Walter Piecyk - Analyst
So you don't subsidize your phones at all in any of your markets?
Marc Beuls - President and CEO
For post-paid subscribers we will do that, but that is as you've heard before that is 6% of our overall customer base today. But our pre-paid model does not provide for phone subsidies, we are selling minutes. And we are selling minutes to hundreds of thousands of points of sales across the world.
Walter Piecyk - Analyst
Are you selling SIM cards directly to the customers or do you actually sell phones that are basically just -- at a zero subsidy?
Marc Beuls - President and CEO
We're selling SIM card to dealers, hundreds of thousands of dealers and they then sell the SIM cards as part of -- together with the phone to the customer.
Walter Piecyk - Analyst
So you're going to pay a subsidy or excuse me, you're going to pay a commission on the SIM card that a dealer activates, right?
Marc Beuls - President and CEO
Of course, we need to create an incentive for a dealer to sell your product, yes. So we --.
Walter Piecyk - Analyst
And then that, and then theoretically that dealer is just using that commission to subsidize the handset to the end user?
Marc Beuls - President and CEO
Could be, could not be, depends on the market.
Walter Piecyk - Analyst
Okay, thank you.
Marc Beuls - President and CEO
Okay, thank you.
Operator
[OPERATOR INSTRUCTIONS].
Marc Beuls - President and CEO
Do you have any more questions, Operator?
Operator
Gentlemen, as there are no further questions I would like to turn the conference back over to you for any additional remarks.

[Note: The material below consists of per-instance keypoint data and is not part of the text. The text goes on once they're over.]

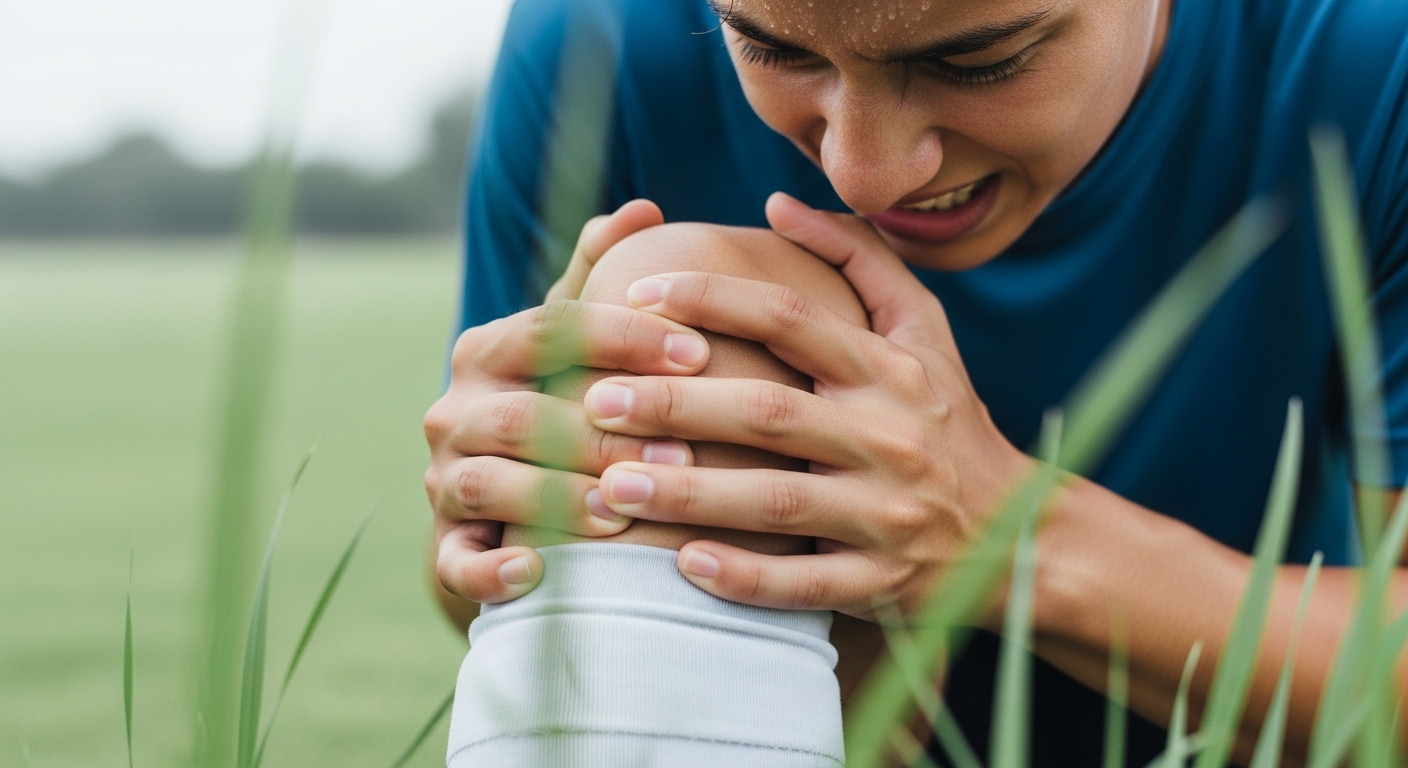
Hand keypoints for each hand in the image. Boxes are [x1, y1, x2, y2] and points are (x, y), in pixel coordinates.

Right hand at [425, 199, 699, 603]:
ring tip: (623, 512)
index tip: (697, 351)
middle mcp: (455, 410)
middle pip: (521, 413)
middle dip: (600, 431)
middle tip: (679, 449)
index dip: (623, 337)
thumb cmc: (561, 408)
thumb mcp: (574, 344)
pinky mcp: (446, 549)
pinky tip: (539, 571)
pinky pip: (459, 561)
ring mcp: (445, 481)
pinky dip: (493, 568)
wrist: (504, 510)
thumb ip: (601, 281)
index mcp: (489, 350)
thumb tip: (644, 208)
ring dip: (555, 497)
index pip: (550, 329)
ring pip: (488, 482)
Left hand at [580, 193, 1033, 619]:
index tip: (636, 295)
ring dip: (689, 493)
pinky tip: (683, 563)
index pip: (789, 319)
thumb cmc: (947, 418)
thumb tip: (776, 203)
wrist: (1018, 536)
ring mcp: (888, 514)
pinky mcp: (883, 580)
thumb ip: (858, 259)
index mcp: (888, 370)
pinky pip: (806, 584)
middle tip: (594, 400)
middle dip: (675, 405)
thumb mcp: (923, 331)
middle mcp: (889, 436)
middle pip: (767, 413)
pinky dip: (746, 577)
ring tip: (610, 484)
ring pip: (777, 502)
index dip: (711, 300)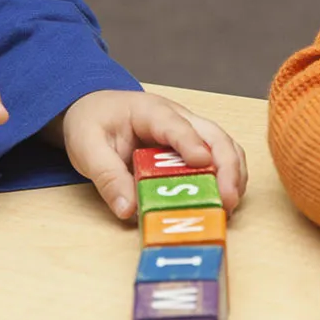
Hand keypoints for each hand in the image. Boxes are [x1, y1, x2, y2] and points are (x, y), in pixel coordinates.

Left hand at [46, 90, 246, 221]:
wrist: (92, 109)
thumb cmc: (92, 122)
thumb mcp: (87, 149)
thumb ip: (107, 178)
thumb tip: (128, 210)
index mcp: (150, 111)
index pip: (177, 125)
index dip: (191, 144)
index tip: (203, 163)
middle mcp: (178, 117)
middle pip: (214, 135)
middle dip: (226, 166)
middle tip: (227, 199)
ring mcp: (189, 131)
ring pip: (224, 146)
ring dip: (232, 174)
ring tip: (229, 205)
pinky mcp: (192, 147)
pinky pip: (218, 159)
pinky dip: (226, 178)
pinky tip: (222, 201)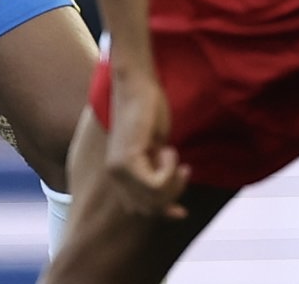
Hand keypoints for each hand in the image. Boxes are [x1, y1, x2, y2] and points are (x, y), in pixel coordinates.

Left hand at [105, 70, 190, 219]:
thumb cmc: (148, 113)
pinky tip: (167, 150)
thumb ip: (159, 176)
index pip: (141, 209)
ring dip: (173, 179)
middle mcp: (115, 175)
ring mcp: (118, 169)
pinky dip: (170, 170)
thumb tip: (171, 206)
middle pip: (150, 207)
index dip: (164, 212)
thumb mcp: (156, 151)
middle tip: (183, 168)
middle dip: (174, 192)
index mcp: (120, 175)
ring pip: (155, 198)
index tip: (182, 212)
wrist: (138, 86)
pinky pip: (156, 183)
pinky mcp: (127, 160)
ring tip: (171, 154)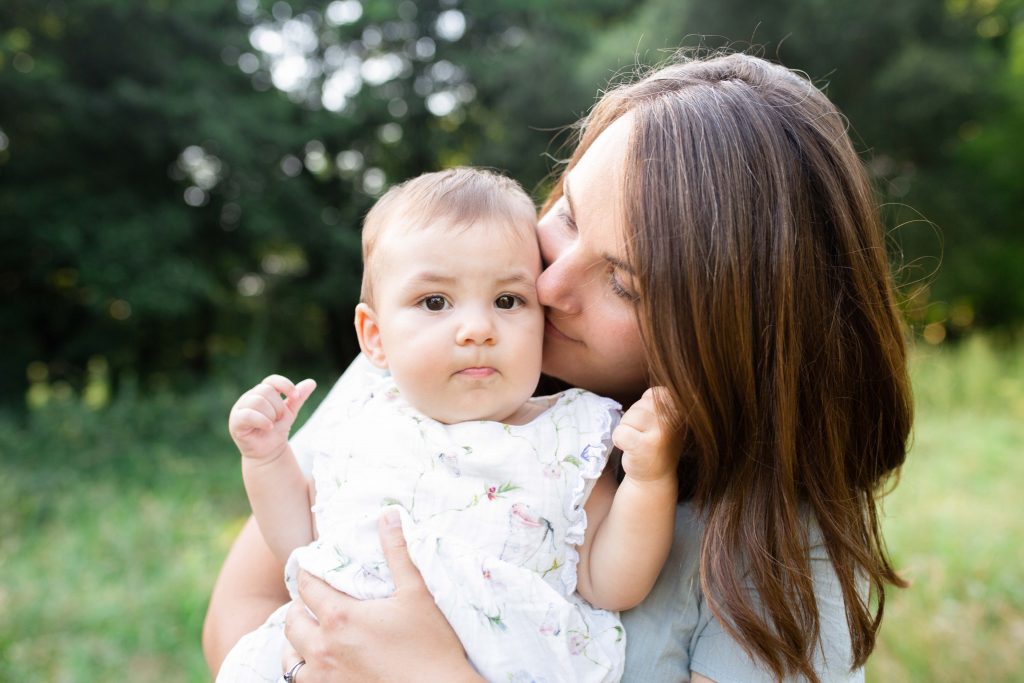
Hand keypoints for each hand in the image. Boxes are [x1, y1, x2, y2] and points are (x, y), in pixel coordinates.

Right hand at [228, 374, 315, 461]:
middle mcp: (249, 397)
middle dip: (278, 406)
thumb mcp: (290, 413)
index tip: (295, 397)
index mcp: (261, 392)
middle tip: (279, 419)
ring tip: (272, 425)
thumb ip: (298, 398)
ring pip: (257, 401)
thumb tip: (312, 382)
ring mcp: (240, 408)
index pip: (272, 380)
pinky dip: (262, 420)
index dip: (285, 385)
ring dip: (270, 414)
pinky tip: (269, 427)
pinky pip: (248, 415)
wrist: (269, 452)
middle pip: (265, 390)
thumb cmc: (277, 430)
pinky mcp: (236, 421)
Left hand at [282, 510, 479, 681]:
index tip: (315, 565)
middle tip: (314, 597)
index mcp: (340, 617)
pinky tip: (316, 662)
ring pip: (289, 655)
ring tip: (309, 630)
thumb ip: (398, 551)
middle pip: (292, 619)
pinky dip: (300, 668)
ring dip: (295, 639)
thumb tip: (388, 514)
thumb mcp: (417, 592)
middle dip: (300, 605)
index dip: (309, 572)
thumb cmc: (432, 644)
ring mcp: (323, 677)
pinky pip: (297, 682)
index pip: (308, 586)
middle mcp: (323, 648)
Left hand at [612, 386, 681, 483]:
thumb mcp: (665, 418)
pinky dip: (619, 440)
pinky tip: (631, 449)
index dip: (647, 407)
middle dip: (635, 420)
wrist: (655, 477)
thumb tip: (650, 394)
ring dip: (627, 430)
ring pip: (627, 418)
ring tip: (639, 442)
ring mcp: (660, 434)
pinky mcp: (644, 446)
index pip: (654, 394)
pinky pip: (619, 432)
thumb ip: (660, 401)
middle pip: (638, 406)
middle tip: (645, 436)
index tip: (654, 424)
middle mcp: (673, 421)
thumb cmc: (657, 443)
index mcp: (680, 411)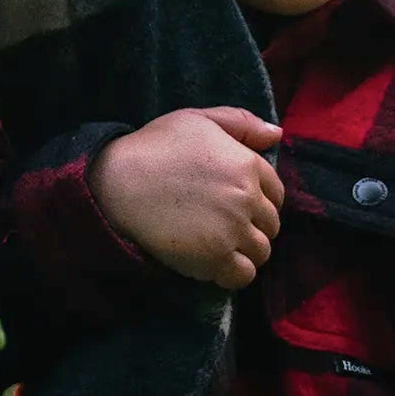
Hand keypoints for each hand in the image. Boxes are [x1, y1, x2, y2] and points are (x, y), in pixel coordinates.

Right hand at [92, 107, 284, 289]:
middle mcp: (247, 198)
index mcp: (247, 164)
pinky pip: (243, 275)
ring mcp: (232, 230)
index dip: (260, 201)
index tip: (237, 205)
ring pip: (261, 252)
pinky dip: (233, 273)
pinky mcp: (214, 257)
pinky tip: (214, 264)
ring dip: (244, 251)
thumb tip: (276, 135)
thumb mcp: (198, 120)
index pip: (276, 193)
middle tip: (223, 226)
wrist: (118, 181)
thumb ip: (241, 123)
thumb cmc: (154, 146)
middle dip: (253, 226)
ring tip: (219, 245)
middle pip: (271, 225)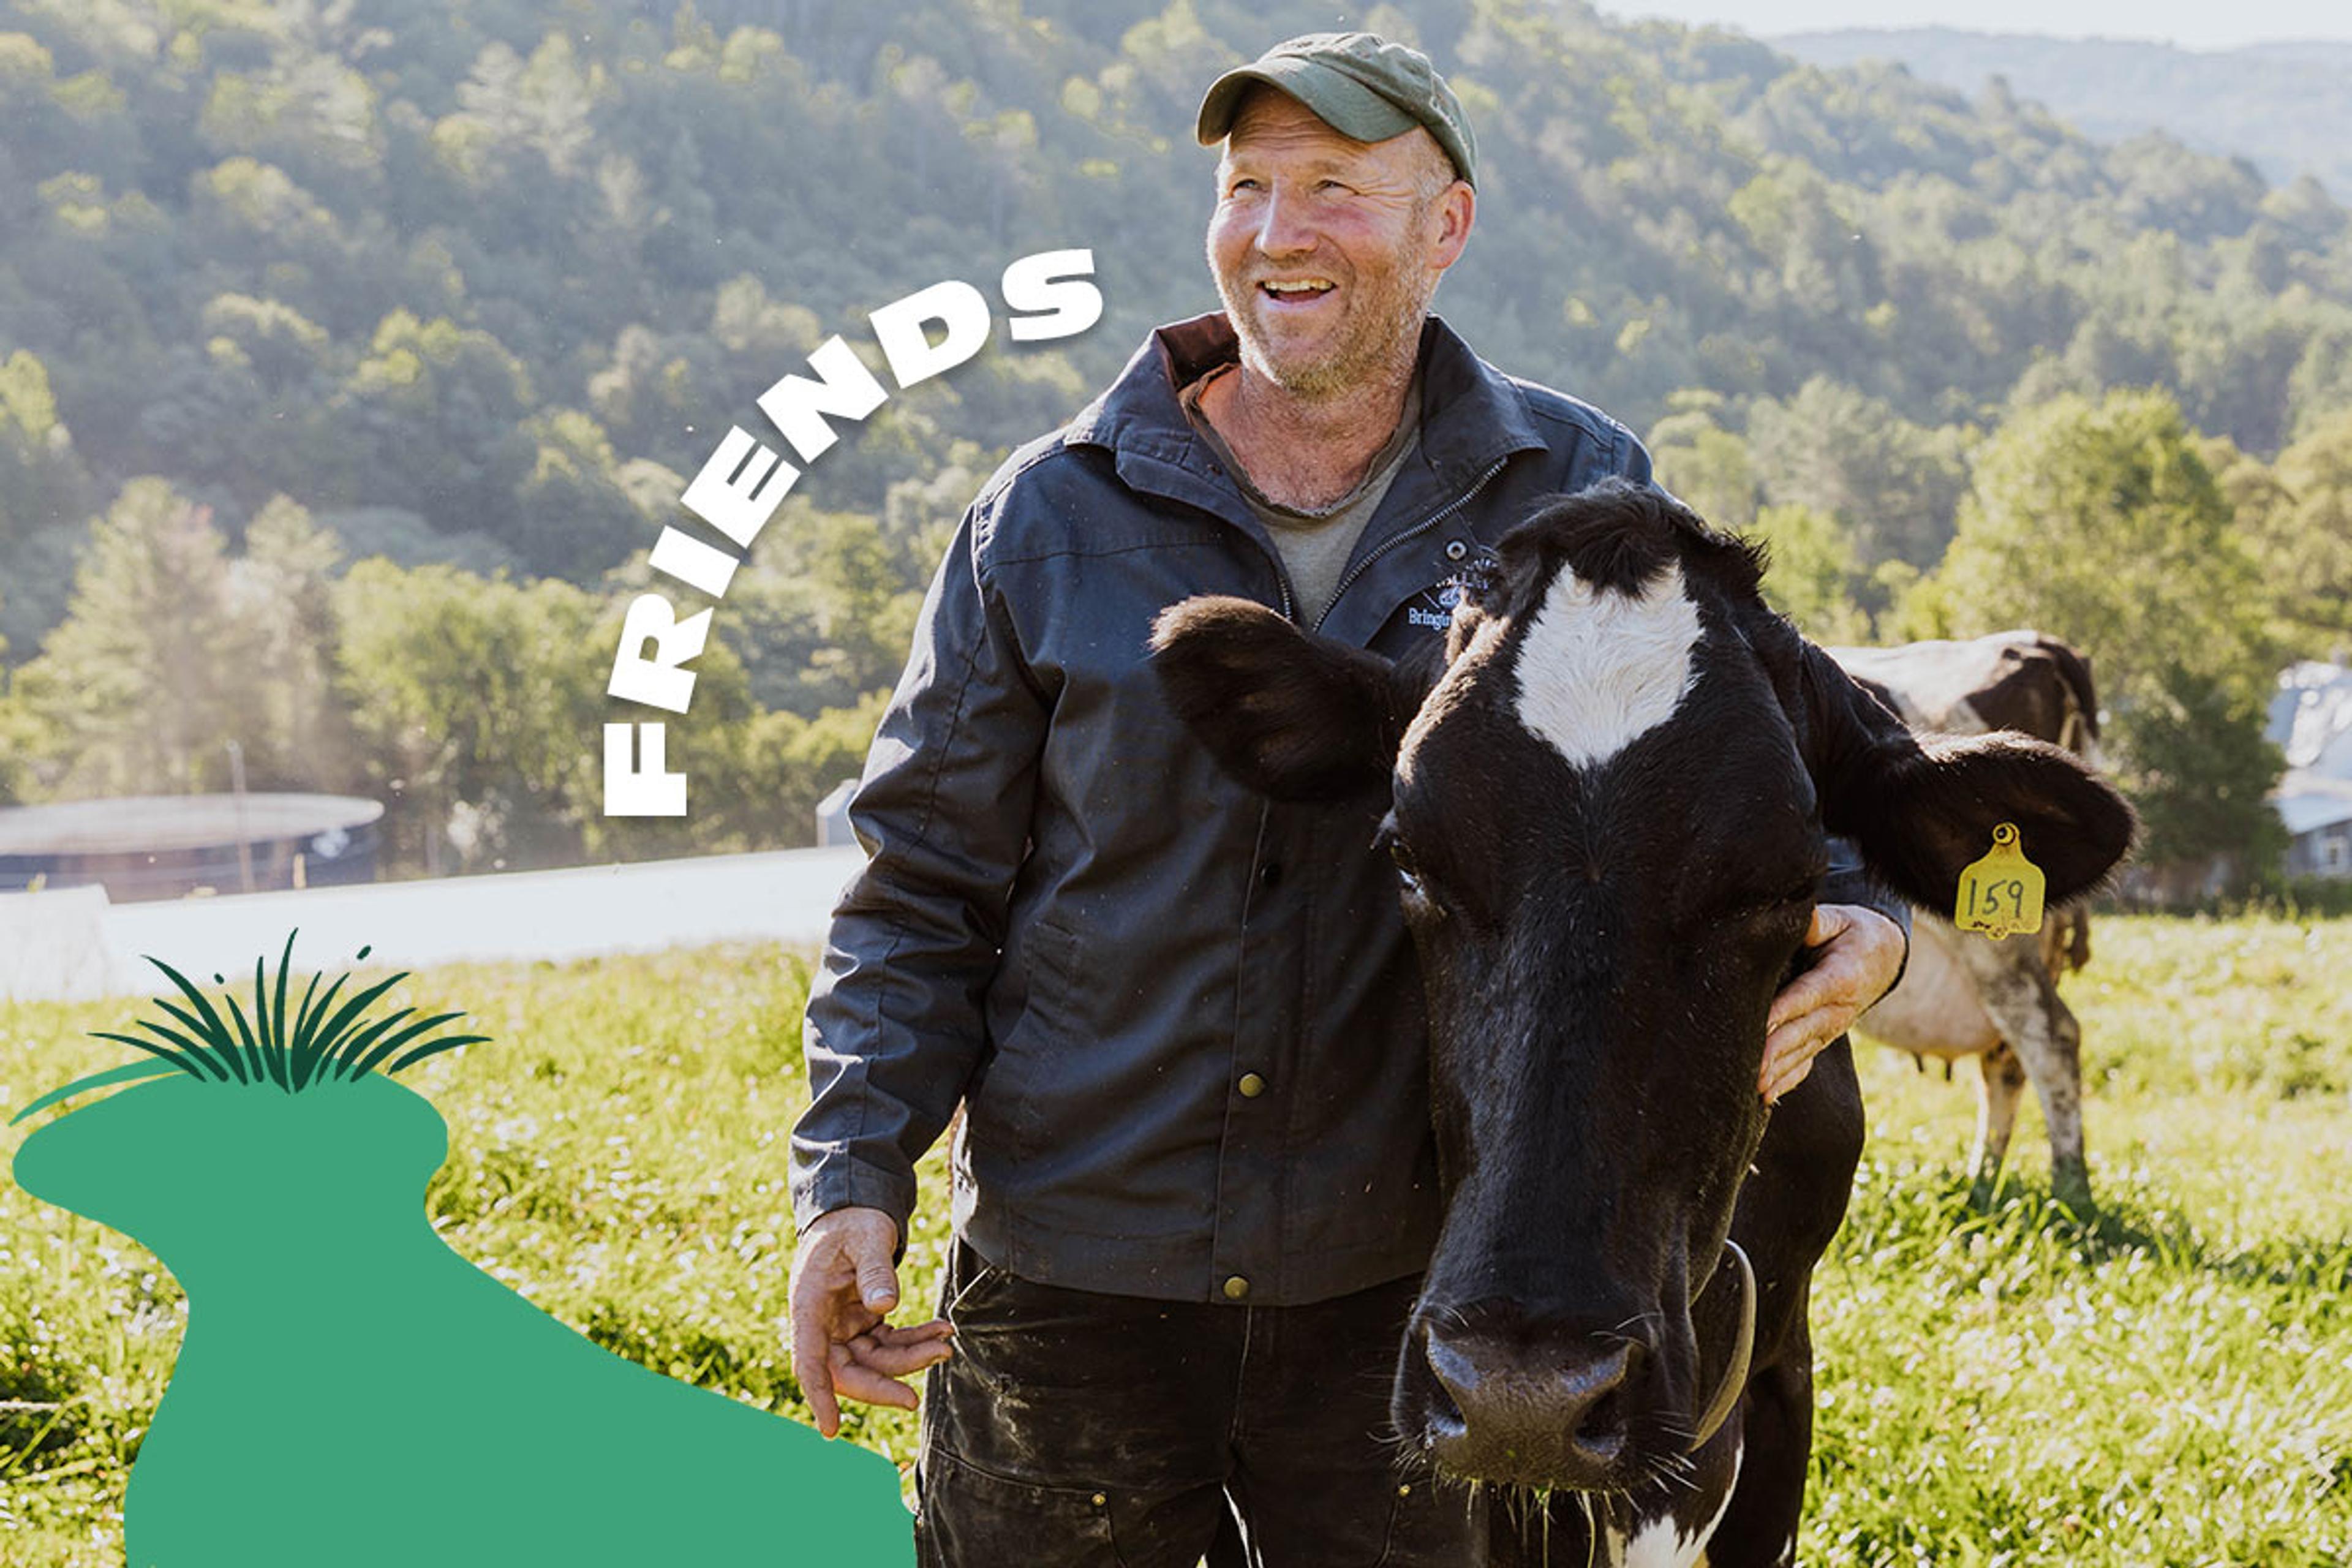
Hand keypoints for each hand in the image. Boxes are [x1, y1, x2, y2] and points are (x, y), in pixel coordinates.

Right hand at [787, 1206, 954, 1437]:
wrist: (855, 1211)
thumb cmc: (853, 1222)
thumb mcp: (865, 1237)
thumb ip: (874, 1270)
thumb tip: (886, 1307)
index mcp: (808, 1304)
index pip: (809, 1359)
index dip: (819, 1395)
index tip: (830, 1429)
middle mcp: (822, 1324)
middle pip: (848, 1370)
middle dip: (884, 1382)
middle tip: (919, 1390)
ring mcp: (843, 1327)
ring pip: (875, 1361)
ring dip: (911, 1357)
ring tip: (945, 1340)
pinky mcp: (864, 1324)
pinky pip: (889, 1344)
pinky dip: (915, 1341)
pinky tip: (941, 1329)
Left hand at [1760, 903, 1904, 1104]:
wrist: (1883, 957)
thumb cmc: (1853, 933)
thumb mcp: (1841, 920)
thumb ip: (1817, 922)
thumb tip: (1796, 920)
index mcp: (1841, 979)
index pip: (1807, 997)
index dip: (1784, 1011)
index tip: (1761, 1024)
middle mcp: (1838, 1010)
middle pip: (1802, 1032)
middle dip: (1776, 1052)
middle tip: (1751, 1069)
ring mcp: (1832, 1029)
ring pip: (1802, 1053)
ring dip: (1778, 1073)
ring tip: (1754, 1090)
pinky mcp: (1824, 1039)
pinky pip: (1806, 1063)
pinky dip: (1787, 1081)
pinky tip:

Marc Beuls - President and CEO
Thank you Operator. Once again I would like to thank everybody for participating in today's call. I would like to remind you that we are holding a morning presentation for analysts and investors on Monday, February 20 in Stockholm. David and I will be joined by Mikael Grahne, our Chief Operating Officer, and Mario [Zenotti] and Ian Williams who are respectively cluster managers for Central America and Africa, at that event.
If you would like to attend please contact [Tara Nickels] at Shared Value on +44-207-321-5010 for the details.
If there are any further issues you would wish to discuss I would be happy to deal with those on a one-to-one basis. If you wish to contact us directly or alternatively you can call Shared Value at +44-207-321-5010. Thank you very much and have a good day. Goodbye.
Operator
Ladies and gentlemen, this will conclude today's Millicom's 2005 Fourth Quarter and Full Year Results Conference Call. Thank you for your participation, you may now disconnect.